Chicago Investment Advisor Accused of Defrauding Suburban Bank and Two Clients of More Than $3.2 Million
|U.S. Attorney’s Office May 31, 2012|
CHICAGO—A Chicago investment advisor was indicted on federal charges for allegedly engaging in a scheme to defraud Oak Brook-based Leaders Bank and two of his clients of more than $3.2 million and ultimately causing the bank to lose more than $2.7 million. The defendant, Robert J. Lunn, was charged with five counts of bank fraud in an indictment returned by a federal grand jury yesterday, Patrick J. Fitzgerald, United States Attorney for the Northern District of Illinois, and Robert D. Grant, Special Agent in Charge of the Chicago Office of the Federal Bureau of Investigation, announced today.
Lunn, 62, of Chicago, who did business as Lunn Partners LLC, an investment advisory business, will be arraigned at a later date in U.S. District Court.
According to the indictment, Lunn fraudulently obtained a $1.32 million line of credit from the bank for his business, as well as separate loans of $1.4 million and $500,000, purportedly on behalf of two clients.

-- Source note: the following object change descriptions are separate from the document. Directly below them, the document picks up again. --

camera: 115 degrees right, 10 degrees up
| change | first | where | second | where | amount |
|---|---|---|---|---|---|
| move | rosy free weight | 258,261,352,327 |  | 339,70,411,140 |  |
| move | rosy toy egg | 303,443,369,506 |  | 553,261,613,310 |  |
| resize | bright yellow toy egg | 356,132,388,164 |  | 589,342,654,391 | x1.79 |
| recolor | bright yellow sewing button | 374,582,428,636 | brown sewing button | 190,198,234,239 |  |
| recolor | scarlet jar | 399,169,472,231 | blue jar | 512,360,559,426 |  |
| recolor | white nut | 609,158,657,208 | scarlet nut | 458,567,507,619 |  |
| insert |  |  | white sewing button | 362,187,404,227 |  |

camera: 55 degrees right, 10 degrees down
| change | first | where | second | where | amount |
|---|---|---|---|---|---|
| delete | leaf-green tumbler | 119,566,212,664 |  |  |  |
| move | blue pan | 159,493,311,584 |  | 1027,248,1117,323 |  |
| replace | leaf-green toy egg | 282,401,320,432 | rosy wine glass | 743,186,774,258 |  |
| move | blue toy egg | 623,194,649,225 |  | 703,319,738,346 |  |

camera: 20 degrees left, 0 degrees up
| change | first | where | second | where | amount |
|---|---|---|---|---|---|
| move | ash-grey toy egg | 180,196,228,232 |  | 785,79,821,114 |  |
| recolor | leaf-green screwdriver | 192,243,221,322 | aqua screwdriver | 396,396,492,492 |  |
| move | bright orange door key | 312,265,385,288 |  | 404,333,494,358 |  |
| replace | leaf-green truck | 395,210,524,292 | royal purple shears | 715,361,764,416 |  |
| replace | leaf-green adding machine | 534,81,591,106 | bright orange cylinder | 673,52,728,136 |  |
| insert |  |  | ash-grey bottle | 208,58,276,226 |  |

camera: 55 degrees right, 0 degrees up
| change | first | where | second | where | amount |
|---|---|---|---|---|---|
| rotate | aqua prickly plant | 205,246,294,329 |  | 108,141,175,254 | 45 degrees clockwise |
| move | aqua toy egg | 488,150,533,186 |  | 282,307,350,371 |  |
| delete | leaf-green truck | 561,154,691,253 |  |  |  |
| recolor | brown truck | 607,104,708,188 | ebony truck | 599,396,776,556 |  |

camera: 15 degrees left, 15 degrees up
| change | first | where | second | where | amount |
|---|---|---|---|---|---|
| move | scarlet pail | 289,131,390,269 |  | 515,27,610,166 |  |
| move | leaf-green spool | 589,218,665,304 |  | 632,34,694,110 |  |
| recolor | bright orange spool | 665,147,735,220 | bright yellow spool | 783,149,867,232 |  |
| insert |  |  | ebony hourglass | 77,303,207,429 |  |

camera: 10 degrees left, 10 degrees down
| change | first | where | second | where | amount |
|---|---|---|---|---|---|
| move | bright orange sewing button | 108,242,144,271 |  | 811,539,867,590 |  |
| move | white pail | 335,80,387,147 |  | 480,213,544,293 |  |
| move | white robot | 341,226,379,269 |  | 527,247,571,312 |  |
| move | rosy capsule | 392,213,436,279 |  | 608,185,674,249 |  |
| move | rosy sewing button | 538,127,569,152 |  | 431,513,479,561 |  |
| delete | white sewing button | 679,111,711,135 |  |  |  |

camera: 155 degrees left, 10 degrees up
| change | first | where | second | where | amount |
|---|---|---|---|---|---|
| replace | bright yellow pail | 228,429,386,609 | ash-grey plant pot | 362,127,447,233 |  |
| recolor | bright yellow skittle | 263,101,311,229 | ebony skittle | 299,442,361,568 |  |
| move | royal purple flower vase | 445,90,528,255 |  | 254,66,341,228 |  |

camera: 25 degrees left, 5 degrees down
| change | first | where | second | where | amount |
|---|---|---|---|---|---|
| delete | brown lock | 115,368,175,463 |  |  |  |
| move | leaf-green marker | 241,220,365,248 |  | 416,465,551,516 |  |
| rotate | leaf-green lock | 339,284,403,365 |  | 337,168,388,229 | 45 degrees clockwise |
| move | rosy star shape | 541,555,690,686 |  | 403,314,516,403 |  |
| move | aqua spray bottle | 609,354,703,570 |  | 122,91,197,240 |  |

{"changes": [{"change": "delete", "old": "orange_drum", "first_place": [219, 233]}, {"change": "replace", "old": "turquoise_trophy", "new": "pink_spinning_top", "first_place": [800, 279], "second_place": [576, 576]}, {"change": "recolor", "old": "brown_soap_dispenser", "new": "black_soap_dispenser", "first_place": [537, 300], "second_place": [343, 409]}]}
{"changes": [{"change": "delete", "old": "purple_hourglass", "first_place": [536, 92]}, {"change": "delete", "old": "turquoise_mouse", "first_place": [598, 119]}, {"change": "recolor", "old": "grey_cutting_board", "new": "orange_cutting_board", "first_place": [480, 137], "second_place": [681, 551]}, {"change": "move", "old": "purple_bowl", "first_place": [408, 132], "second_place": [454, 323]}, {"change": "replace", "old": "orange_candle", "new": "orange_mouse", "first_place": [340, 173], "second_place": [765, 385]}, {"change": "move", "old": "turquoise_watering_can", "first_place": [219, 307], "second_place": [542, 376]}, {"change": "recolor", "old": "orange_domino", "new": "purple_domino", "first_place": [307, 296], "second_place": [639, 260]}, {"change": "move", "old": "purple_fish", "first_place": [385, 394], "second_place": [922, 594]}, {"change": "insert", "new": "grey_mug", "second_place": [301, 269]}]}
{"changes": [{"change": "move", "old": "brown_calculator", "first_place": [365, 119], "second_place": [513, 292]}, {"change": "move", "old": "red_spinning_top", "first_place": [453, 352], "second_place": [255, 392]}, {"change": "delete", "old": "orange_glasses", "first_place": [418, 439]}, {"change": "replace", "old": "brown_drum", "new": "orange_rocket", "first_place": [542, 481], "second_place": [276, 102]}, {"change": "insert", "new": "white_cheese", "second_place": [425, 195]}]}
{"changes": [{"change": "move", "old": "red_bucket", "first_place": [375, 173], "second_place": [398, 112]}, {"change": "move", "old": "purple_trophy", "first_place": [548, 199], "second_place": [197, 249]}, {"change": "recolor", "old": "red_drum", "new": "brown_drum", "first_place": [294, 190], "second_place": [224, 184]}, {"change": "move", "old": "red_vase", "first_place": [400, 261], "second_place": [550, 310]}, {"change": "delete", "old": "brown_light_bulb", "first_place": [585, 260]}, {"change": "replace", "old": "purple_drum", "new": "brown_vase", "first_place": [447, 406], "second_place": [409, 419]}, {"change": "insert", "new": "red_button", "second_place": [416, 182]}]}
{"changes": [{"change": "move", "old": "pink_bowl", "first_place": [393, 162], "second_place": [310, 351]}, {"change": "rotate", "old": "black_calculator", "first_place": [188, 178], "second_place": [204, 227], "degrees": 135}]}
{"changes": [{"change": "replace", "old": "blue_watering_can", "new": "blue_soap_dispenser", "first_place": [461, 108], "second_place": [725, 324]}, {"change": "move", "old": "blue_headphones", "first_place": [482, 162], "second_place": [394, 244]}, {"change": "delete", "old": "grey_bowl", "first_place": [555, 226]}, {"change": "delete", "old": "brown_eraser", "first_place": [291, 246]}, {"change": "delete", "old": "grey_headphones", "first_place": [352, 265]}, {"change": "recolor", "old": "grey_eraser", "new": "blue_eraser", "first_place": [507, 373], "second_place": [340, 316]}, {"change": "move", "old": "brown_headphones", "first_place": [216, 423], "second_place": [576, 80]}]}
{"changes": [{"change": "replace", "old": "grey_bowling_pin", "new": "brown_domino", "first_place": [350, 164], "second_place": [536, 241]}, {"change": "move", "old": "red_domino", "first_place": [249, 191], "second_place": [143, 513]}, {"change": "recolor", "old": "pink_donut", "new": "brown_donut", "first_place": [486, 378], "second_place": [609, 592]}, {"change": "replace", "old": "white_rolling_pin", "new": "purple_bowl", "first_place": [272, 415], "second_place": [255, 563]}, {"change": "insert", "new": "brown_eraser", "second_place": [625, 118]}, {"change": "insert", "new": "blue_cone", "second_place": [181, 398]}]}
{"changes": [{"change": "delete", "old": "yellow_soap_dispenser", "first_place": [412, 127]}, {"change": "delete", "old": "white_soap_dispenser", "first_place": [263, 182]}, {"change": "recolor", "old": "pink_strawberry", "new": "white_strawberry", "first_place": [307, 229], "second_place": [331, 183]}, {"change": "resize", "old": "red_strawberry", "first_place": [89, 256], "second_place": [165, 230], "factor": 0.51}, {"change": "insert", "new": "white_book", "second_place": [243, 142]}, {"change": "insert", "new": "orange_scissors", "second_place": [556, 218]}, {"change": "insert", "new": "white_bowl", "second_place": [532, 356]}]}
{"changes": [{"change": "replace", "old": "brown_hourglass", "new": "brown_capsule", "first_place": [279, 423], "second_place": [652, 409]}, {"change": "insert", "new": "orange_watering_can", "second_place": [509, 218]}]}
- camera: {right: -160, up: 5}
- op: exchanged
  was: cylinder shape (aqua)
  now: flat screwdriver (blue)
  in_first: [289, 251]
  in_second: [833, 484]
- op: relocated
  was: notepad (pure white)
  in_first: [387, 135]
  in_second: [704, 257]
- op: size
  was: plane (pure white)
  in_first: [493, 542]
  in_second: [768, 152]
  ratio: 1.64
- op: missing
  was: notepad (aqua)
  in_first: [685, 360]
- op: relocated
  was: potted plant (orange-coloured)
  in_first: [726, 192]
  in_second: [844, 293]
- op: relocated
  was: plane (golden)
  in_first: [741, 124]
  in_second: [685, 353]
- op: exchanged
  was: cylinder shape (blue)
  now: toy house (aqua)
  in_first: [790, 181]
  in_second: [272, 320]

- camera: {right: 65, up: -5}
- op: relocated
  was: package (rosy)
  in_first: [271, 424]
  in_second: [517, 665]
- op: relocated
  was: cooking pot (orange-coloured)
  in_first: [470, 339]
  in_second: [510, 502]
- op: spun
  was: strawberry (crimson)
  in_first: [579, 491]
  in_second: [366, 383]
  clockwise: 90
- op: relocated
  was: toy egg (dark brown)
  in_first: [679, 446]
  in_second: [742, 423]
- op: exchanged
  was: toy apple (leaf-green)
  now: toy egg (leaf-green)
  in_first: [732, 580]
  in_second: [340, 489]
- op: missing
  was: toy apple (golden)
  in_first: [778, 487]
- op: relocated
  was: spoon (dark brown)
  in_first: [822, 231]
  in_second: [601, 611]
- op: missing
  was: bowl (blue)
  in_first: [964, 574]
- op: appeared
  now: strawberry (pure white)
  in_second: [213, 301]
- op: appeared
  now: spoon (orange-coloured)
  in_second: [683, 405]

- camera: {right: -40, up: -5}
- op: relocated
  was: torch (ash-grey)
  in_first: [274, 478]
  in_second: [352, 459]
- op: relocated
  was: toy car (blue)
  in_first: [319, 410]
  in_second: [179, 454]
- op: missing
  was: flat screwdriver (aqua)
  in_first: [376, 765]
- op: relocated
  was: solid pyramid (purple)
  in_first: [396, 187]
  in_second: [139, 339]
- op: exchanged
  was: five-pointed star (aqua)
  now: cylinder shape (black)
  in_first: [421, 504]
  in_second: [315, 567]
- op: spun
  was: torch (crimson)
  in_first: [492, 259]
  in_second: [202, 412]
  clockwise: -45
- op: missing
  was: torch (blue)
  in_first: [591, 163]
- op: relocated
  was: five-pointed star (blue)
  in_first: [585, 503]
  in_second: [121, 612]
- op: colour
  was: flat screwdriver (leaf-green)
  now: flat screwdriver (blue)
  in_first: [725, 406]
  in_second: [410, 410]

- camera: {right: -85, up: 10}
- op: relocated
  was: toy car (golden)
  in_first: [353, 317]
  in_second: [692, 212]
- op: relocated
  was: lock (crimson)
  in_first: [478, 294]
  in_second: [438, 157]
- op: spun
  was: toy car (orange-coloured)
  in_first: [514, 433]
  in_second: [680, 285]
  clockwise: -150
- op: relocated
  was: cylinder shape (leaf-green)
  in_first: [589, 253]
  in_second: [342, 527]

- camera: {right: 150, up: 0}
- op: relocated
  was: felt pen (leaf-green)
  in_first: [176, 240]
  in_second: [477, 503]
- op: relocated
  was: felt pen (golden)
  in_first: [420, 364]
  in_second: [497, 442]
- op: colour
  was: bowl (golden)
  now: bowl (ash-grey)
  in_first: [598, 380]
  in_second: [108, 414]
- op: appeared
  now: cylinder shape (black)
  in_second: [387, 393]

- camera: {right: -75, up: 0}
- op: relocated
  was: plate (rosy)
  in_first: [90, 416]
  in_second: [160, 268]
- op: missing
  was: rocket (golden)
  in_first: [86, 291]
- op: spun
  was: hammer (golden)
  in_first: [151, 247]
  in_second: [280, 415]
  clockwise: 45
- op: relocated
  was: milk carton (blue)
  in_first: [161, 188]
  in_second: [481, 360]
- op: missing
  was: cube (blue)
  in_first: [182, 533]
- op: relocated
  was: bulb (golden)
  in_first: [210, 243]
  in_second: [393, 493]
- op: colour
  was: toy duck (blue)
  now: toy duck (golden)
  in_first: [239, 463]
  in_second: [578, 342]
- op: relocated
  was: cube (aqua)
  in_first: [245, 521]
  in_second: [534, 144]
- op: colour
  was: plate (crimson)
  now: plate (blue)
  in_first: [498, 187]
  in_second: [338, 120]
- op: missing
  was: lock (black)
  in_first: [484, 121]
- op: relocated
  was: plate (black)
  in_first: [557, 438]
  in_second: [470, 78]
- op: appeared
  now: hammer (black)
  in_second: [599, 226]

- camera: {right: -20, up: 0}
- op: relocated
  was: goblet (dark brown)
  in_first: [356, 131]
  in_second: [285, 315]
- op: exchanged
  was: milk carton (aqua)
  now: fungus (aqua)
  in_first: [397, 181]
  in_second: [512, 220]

Lunn allegedly made a series of misrepresentations to Leaders Bank about his own assets, the purpose of the loans, and the knowing authorization of clients purportedly seeking the financing. Instead, Lunn used substantially all of the fraudulently obtained funds for his own benefit, including to make mortgage payments and approximately $1.4 million in payments to other investment clients, the charges allege.
Lunn initially obtained a business line of credit from Leaders Bank for $480,000 in May 2001. He increased the credit line twice in early 2004, first to $1.2 million and later to $1.32 million, all after he allegedly submitted personal financial statements to the bank falsely stating that he owned millions of dollars of stock in Morgan Stanley and Lehman Brothers. In September 2002, Lunn arranged for an unsecured bank loan of $1.4 million, purportedly for the benefit of Client A, after submitting a net worth report for Client A and asserting that Client A wanted short-term financing to purchase an interest in an airplane, according to the indictment. In June 2004, Lunn allegedly arranged a bank loan for $500,000 for the benefit of Client B, without Client B’s knowledge or authorization, after submitting a net worth report for Client B and stating that Client B wanted short-term financing for a business investment.
The indictment seeks forfeiture of at least $2.7 million in alleged fraud proceeds.
The government is being represented by Assistant U.S. Attorney Daniel Collins.
Each count of bank fraud carries a maximum penalty of 30 years in prison and a $1 million fine, and restitution is mandatory. The court may also impose a fine totaling twice the loss to any victim or twice the gain to the defendant, whichever is greater. If convicted, the court must impose a reasonable sentence under federal statutes and the advisory United States Sentencing Guidelines.
An indictment contains only charges and is not evidence of guilt. The defendant is presumed innocent and is entitled to a fair trial at which the government has the burden of proving guilt beyond a reasonable doubt.